Similar to previous work, we found very little psychometric support for the original five subscale model suggested by Baron-Cohen et al. (2001). However, of the 11 models tested, a 28-item three-factor model that included Social Skills, Details/Patterns, and Communication/Mindreading subscales defined by Russell-Smith et al. (2011) was found to have the most psychometric support (link).

Questioning the interpretability of total-scale scores

A growing body of work is suggesting that many of the individual trait dimensions associated with autism do not strongly, positively correlate with each other. In short, having relatively high level of particular trait does not necessarily infer high levels of another trait. Weak relationships between individual factors or subscales can have important ramifications for whether total-scale scores can be interpreted – theoretically, two individuals may have the same total-scale score, but vastly different levels of the underlying traits that contribute to the total-scale score. This is a critical question to examine further given the numerous studies that rely on the examination of total-scale AQ scores.

After identifying the model with the best psychometric properties in the previous analysis, we examined the inter-factor correlations in this model.

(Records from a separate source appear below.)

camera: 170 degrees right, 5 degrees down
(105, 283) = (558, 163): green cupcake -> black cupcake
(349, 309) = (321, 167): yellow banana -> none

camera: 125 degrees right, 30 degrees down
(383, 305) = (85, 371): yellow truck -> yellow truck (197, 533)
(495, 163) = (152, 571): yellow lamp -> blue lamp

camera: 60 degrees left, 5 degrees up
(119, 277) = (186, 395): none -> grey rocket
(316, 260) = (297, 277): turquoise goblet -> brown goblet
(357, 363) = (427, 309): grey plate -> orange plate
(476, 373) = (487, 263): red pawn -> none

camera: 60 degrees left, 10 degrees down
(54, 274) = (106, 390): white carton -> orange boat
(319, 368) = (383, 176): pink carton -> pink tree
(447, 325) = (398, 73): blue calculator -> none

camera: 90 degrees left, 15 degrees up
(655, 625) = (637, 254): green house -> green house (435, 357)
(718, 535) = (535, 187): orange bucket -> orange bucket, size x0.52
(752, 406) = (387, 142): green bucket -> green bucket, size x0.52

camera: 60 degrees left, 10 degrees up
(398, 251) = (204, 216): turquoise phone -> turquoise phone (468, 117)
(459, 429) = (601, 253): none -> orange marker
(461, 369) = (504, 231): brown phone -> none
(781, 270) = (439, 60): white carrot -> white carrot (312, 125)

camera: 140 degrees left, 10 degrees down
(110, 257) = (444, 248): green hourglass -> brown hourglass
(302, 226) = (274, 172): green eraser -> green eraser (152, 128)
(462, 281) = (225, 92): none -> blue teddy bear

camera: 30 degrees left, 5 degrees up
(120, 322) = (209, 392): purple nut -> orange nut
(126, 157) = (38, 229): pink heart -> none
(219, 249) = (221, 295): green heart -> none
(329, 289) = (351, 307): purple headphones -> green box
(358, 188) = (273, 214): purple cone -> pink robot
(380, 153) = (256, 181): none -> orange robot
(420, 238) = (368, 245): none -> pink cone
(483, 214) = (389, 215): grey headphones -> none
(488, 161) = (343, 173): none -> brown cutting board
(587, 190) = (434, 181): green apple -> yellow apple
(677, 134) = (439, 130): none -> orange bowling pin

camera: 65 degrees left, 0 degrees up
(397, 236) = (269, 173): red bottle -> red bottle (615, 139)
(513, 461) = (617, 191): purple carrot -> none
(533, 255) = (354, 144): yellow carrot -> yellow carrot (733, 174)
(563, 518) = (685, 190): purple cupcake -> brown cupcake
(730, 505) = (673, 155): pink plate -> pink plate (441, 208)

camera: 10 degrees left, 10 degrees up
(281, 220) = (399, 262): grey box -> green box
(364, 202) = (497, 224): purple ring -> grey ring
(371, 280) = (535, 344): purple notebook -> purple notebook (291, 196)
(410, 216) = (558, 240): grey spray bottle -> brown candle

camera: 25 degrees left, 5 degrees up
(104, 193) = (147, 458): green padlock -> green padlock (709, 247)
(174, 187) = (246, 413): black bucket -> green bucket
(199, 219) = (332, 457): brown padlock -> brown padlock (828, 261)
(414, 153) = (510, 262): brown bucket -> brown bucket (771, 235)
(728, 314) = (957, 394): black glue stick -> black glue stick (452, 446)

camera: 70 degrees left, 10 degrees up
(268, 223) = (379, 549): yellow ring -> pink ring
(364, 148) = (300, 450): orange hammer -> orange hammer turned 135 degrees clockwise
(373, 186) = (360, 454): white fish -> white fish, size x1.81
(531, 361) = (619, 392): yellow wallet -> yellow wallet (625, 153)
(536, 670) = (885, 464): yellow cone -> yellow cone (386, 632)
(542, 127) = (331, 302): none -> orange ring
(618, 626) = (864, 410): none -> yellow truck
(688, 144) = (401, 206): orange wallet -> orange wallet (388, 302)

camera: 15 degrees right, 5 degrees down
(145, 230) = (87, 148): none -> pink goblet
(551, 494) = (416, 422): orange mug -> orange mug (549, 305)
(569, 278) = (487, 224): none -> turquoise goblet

Below are correlations between the three different subscales in the Russell-Smith et al. (2011) model, with correlations in the undergraduate sample in the top-right and correlations in the general population sample in the lower-left.

Social SkillDetails / PatternsCommunication / Mindreading
Social Skill .108***.477***
Details / Patterns .122***-.055
Communication / Mindreading .447***-.077*

As you can see in the table, a range of weak, strong, positive and negative correlations were found. To further illustrate the effect of these inter-factor correlations, we identified every participant in our undergraduate sample with a total-scale score of 107 (the sample mean, calculated using the 1-4 scoring method) and presented a pie-chart for each of the 49 participants identified where each segment represents their endorsement of items on each factor (adjusted for factors with different numbers of items).


Pie-charts illustrating the variability in Autism Quotient subscale scores for individuals with identical total scale scores

The result is striking – whilst at the total-scale level, these participants are identical (each have an AQ score of 107), at the subscale level, the comparability of participants is substantially reduced. Hopefully, these findings highlight the need to consider individual subscale scores when using the AQ for research purposes as, clearly, the total-scale score does not provide the whole picture with respect to who individuals endorse different autistic traits.